The result is that families routinely choose facilities based on location, bed availability, and brochures. Some of those facilities have serious recent safety records that any family would want to know about. We think that is wrong, and fixable.
Care Safety Check currently covers 527 certified nursing facilities across Maryland, Virginia, and Washington DC. We are expanding toward broader national coverage. If you are looking for a facility outside our current coverage area, the same government data we use is publicly available at medicare.gov/care-compare.
How our scores work
Every facility receives a Care Safety Signal™ score — a 0–100 weighted score built from four components drawn from public CMS data:
- Inspection history (30%) — CMS weighted health survey score and inspection star rating
- Violation & penalty record (25%) — fines, civil money penalties, payment denials, and Special Focus Facility status
- Staffing (25%) — RN hours and total nurse staffing hours per resident day, compared to national averages
- Complaint history (20%) — complaint deficiencies, infection citations, and abuse or neglect complaint flags
When a facility has a recent Immediate Jeopardy finding, active abuse citation, or Special Focus Facility status, a hard safety override caps the maximum possible score — regardless of how other metrics look. A facility cannot score its way out of a serious recent safety event.
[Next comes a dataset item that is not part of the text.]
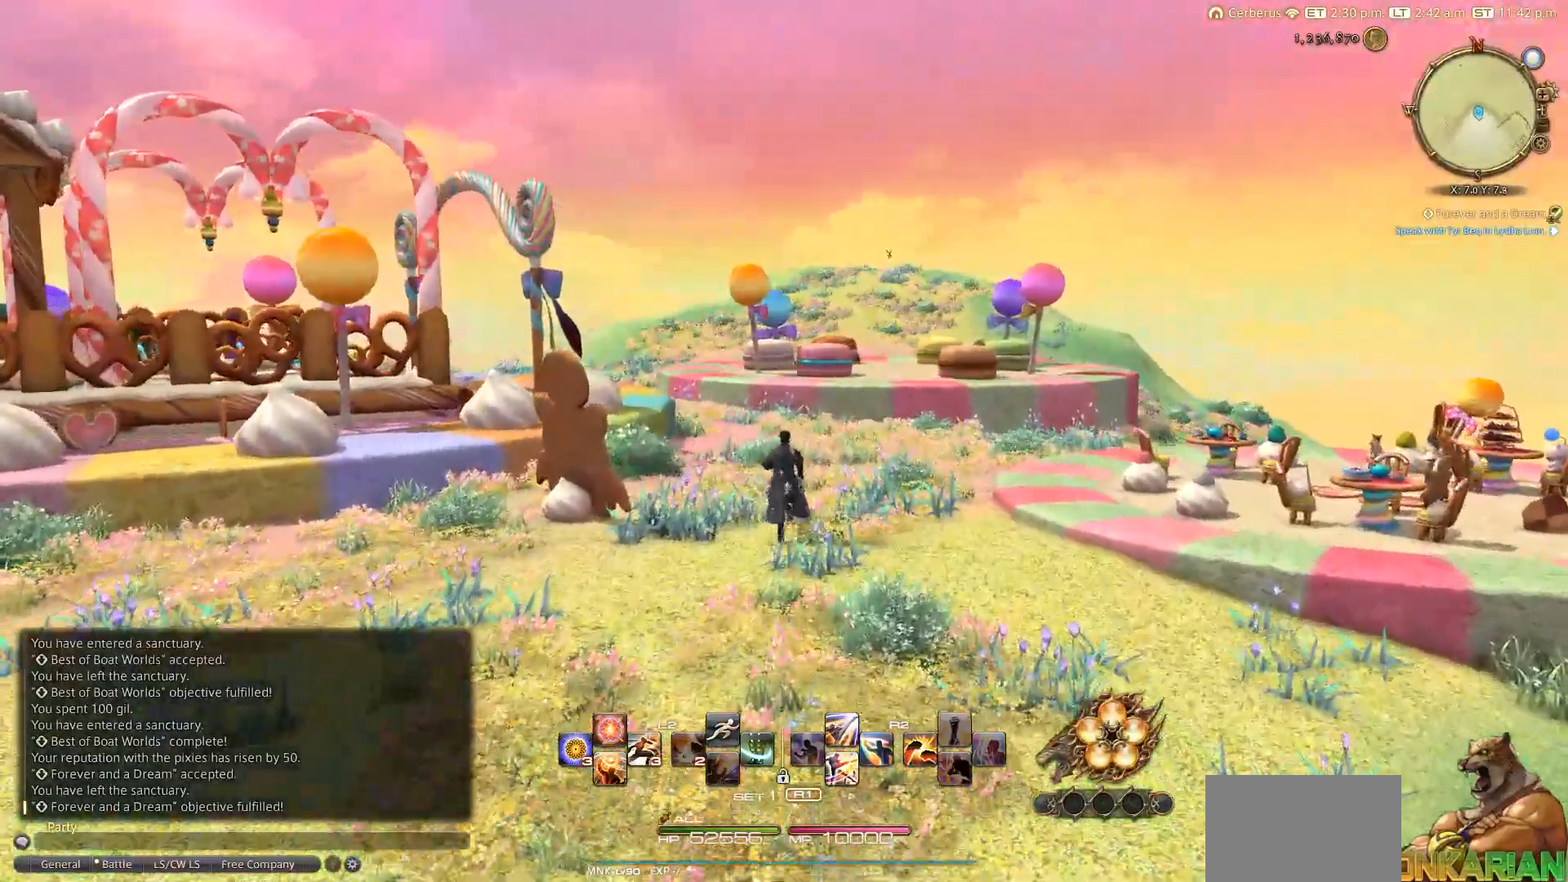
{"buttons": [], "left_stick": "up", "right_stick": "down", "events": [[233, "right_stick", "down"]]}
A full explanation of how scores are calculated is on our How It Works page.
What our scores do not measure
We are explicit about the limits of this data because honesty is more useful than false confidence.
Our scores reflect what federal inspectors documented during official visits. They do not capture: the quality of daily life and resident dignity, family satisfaction, culture of care, end-of-life care quality, how management responds to concerns, or how a facility feels during an unannounced evening visit. Inspection data has known limitations — surveyor variability between states, underreporting of incidents, and the gap between what inspectors see on a scheduled visit and what happens every other day of the year.
A facility with a strong Care Safety Signal™ score may still not be the right fit for your loved one. A facility with a lower score may have improved significantly since its last inspection. Our scores are a starting point for research — not a substitute for visiting in person, talking to current residents and families, and asking hard questions.
Independence
Care Safety Check is an independent publication. We do not accept placement referral fees, sponsored listings, or any payments from care facilities. We have no financial relationship with any facility listed on this site. We do not make money when a family chooses a particular facility.
Our revenue comes from two sources: a modest one-time fee for printable facility PDF reports, and third-party display advertising on informational pages (such as guides and how-to articles). Ads on this site are served by Google AdSense. We do not control which specific ads appear, but we actively block ad categories related to care facilities, senior care placement services, and nursing home chains. Ads are never displayed on individual facility score pages. If you see an ad from a facility or placement agency on a facility report page, please contact us immediately at info@caresafetycheck.com.
We link back to every government source we use so families can verify any data point themselves.
Contact and corrections
For questions about a report, data concerns, or press inquiries, reach us at hello@caresafetycheck.com or through our contact page.
If you are a facility operator and believe your CMS data contains an error, the correct path is to work directly with your state survey agency or CMS. We cannot alter government records — but once CMS corrects the underlying data, our scores update automatically on the next monthly refresh.